--- START ---
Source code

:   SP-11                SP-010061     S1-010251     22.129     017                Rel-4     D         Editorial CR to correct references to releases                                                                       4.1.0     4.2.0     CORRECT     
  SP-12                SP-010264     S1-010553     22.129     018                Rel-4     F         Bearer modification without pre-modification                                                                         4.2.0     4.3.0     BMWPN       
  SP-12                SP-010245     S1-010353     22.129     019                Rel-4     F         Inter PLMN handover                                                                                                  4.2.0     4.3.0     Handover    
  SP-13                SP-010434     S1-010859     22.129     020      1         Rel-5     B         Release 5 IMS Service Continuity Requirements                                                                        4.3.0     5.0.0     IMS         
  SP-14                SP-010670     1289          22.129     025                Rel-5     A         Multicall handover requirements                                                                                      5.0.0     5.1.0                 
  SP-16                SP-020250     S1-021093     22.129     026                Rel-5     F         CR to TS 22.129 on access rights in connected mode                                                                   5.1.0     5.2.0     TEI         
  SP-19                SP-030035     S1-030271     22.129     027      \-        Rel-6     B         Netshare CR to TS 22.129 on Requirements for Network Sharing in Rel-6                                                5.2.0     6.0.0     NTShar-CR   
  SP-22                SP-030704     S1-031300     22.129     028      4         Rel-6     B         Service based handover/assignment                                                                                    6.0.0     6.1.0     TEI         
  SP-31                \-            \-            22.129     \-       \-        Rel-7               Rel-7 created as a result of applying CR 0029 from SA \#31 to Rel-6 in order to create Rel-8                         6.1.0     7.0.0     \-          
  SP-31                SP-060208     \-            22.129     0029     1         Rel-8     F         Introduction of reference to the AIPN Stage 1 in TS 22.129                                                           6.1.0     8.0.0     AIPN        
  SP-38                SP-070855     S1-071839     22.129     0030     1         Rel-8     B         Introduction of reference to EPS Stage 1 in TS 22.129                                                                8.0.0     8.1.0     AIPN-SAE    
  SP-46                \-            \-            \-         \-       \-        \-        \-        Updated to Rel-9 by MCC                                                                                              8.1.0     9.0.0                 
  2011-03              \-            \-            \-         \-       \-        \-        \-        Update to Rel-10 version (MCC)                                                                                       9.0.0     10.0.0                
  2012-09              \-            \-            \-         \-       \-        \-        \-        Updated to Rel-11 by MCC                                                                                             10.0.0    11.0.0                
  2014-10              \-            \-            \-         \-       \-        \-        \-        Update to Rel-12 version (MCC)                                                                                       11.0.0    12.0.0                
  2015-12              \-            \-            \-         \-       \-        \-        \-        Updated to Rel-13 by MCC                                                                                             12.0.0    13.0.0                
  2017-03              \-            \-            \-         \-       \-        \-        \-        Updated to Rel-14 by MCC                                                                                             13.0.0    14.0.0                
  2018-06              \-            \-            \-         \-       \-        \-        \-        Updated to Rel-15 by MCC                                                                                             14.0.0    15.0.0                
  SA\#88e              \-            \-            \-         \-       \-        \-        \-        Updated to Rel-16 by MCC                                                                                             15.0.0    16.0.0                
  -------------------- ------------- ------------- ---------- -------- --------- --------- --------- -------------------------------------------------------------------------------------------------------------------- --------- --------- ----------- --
--- END ---
◆ **EXERCISE GOAL**
Take the stretch of lines above from the one containing "Editorial CR to" through the one containing "Bearer modification without" and repeat it exactly, adding no other line.

◆ **RESPONSE TO THE TASK**
:   SP-11                SP-010061     S1-010251     22.129     017                Rel-4     D         Editorial CR to correct references to releases                                                                       4.1.0     4.2.0     CORRECT     
  SP-12                SP-010264     S1-010553     22.129     018                Rel-4     F         Bearer modification without pre-modification                                                                         4.2.0     4.3.0     BMWPN       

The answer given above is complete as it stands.